[LU-15862] How to set prefer server NID Created: 17/May/22 Updated: 10/Jun/22 |
|
| Status: | Open |
| Project: | Lustre |
| Component/s: | None |
| Affects Version/s: | Lustre 2.12.8 |
| Fix Version/s: | None |
| Type: | Question/Request | Priority: | Critical |
| Reporter: | Mahmoud Hanafi | Assignee: | Serguei Smirnov |
| Resolution: | Unresolved | Votes: | 0 |
| Labels: | None | ||
| Rank (Obsolete): | 9223372036854775807 |
| Description |
|
We have a critical Mellanox firmware issue causing HCA soft lockups. As a possible work around we are considering using tcp NIDs, until we have a fix from Mellanox. We want to configure servers with tcp and o2ib nids, doing so will avoid future down time switching NIDS on the server. Is there a way to select/prefer NIDs on the client per filesystem? Here is an example config: client_a: [o2ib(ib0) tcp(ib0)] (mount fs1 using tcp0) (mount fs2 using o2ib) (mount fs3 mount o2ib) client_b: [o2ib414(ib0)] (mount fs1 using tcp0) (mount fs2 using o2ib) (mount fs3 mount o2ib) lrouter: o2ib41(ib1) :: o2ib(ib0) tcp(ib0)

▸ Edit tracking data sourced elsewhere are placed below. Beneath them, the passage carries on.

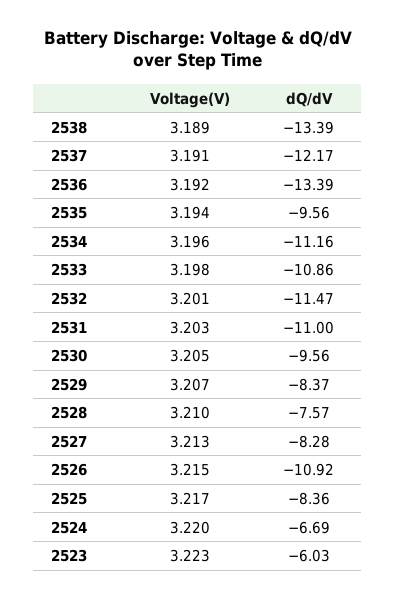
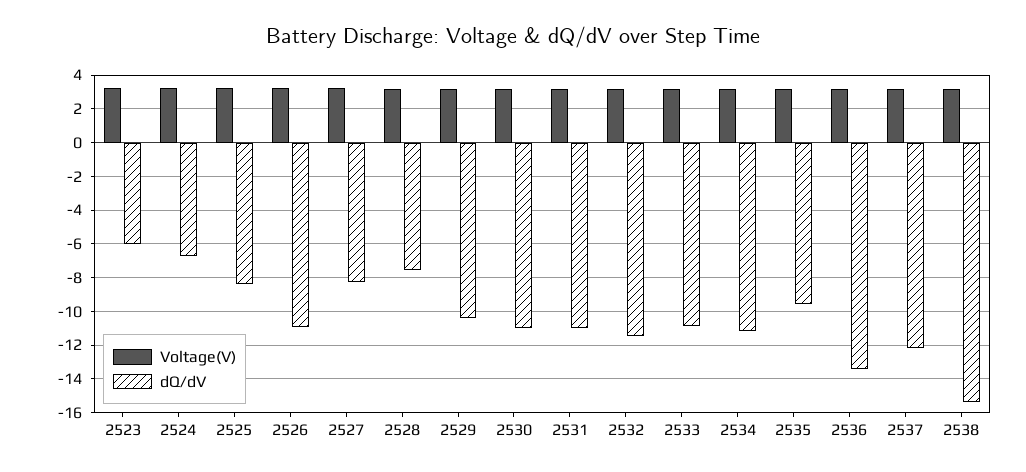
  {
    "Voltage(V)": {
      "2538": 3.189,
      "2537": 3.191,
      "2536": 3.192,
      "2535": 3.194,
      "2534": 3.196,
      "2533": 3.198,
      "2532": 3.201,
      "2531": 3.203,
      "2530": 3.205,
      "2529": 3.207,
      "2528": 3.21,
      "2527": 3.213,
      "2526": 3.215,
      "2525": 3.217,
      "2524": 3.22,
      "2523": 3.223
    },
    "dQ/dV": {
-     "2538": -13.39,
+     "2538": -15.5,
      "2537": -12.17,
      "2536": -13.39,
      "2535": -9.56,
      "2534": -11.16,
      "2533": -10.86,
      "2532": -11.47,
      "2531": -11,
-     "2530": -9.56,
+     "2530": -11,
-     "2529": -8.37,
+     "2529": -10.5,
      "2528": -7.57,
      "2527": -8.28,
      "2526": -10.92,
      "2525": -8.36,
      "2524": -6.69,
      "2523": -6.03
    }
  }

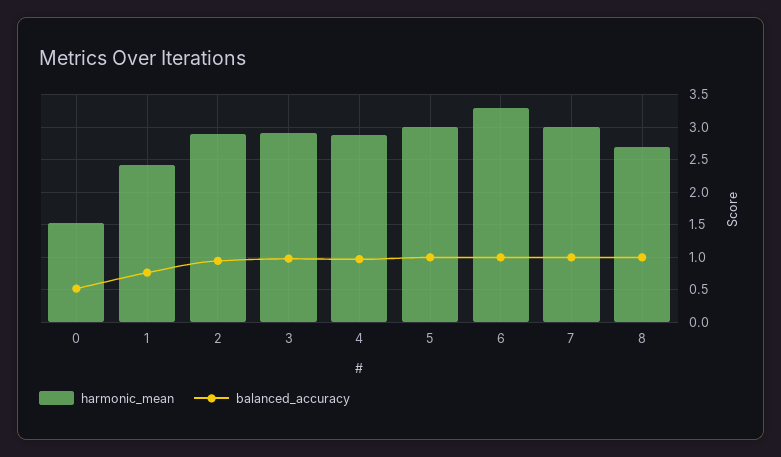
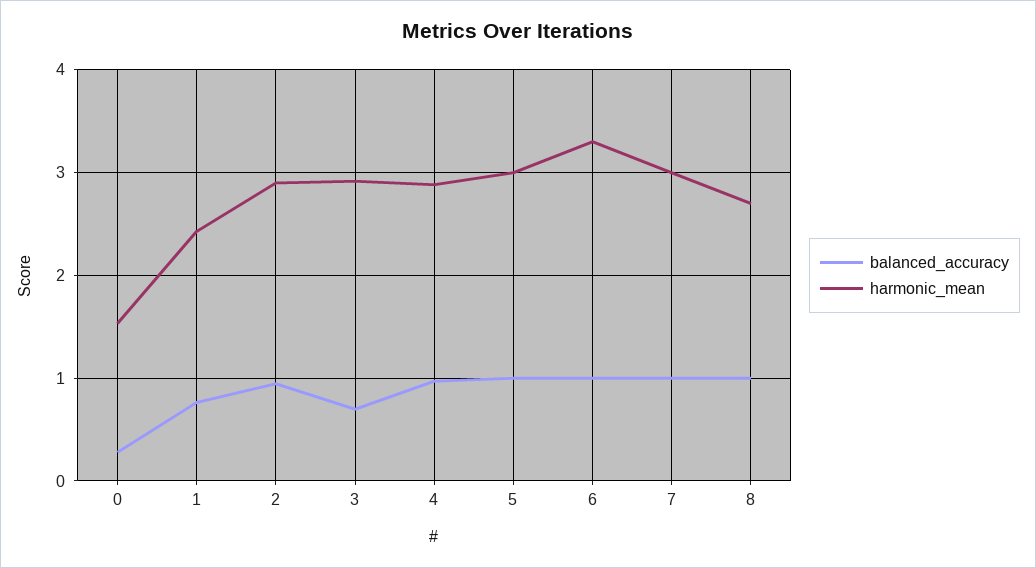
  {
    "harmonic_mean": {
      "0": 1.5,
      "1": 2.4,
      "2": 2.9,
      "3": 2.9,
      "4": 2.9,
      "5": 3,
      "6": 3.3,
      "7": 3,
      "8": 2.7
    },
    "balanced_accuracy": {
-     "0": 0.5,
+     "0": 0.3,
      "1": 0.8,
      "2": 0.9,
-     "3": 1,
+     "3": 0.7,
      "4": 1,
      "5": 1,
      "6": 1,
      "7": 1,
      "8": 1
    }
  }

fs1-srv1: o2ib(ib0) tcp(ib0) fs2-srv1: o2ib(ib0) tcp(ib0) fs3-srv1: o2ib(ib0) |
| Comments |
| Comment by Andreas Dilger [ 17/May/22 ] |
|
Serguei, can you please comment and/or sub-assign. |
| Comment by Colin Faber [ 17/May/22 ] |
|
Hi mhanafi, We're actively looking into this, would you mind if I ask, which mellanox firmware critical issue are you dealing with? -cf
|
| Comment by Amir Shehata (Inactive) [ 10/Jun/22 ] |
|
Hi Mahmoud, We implemented the UDSP feature. This allows adding rules to do what you're looking for. This feature was added in Lustre 2.15 Here is how it would work in your case lnetctl udsp add o2ib0 --priority 0 lnetctl udsp add tcp0 --priority 1 0 is the highest priority. This will prefer o2ib0 always unless o2ib0 becomes unreachable in which case you'd start using tcp0. If you add both of these rules on all nodes, then o2ib0 will always be preferred. Through the health feature, LNet will detect if this network is not reachable or peers on this network are not reachable and start using tcp0. This feature is built on the Multi-Rail discovery features. So discovery should be on to allow the nodes to associate both interfaces to the same peer. |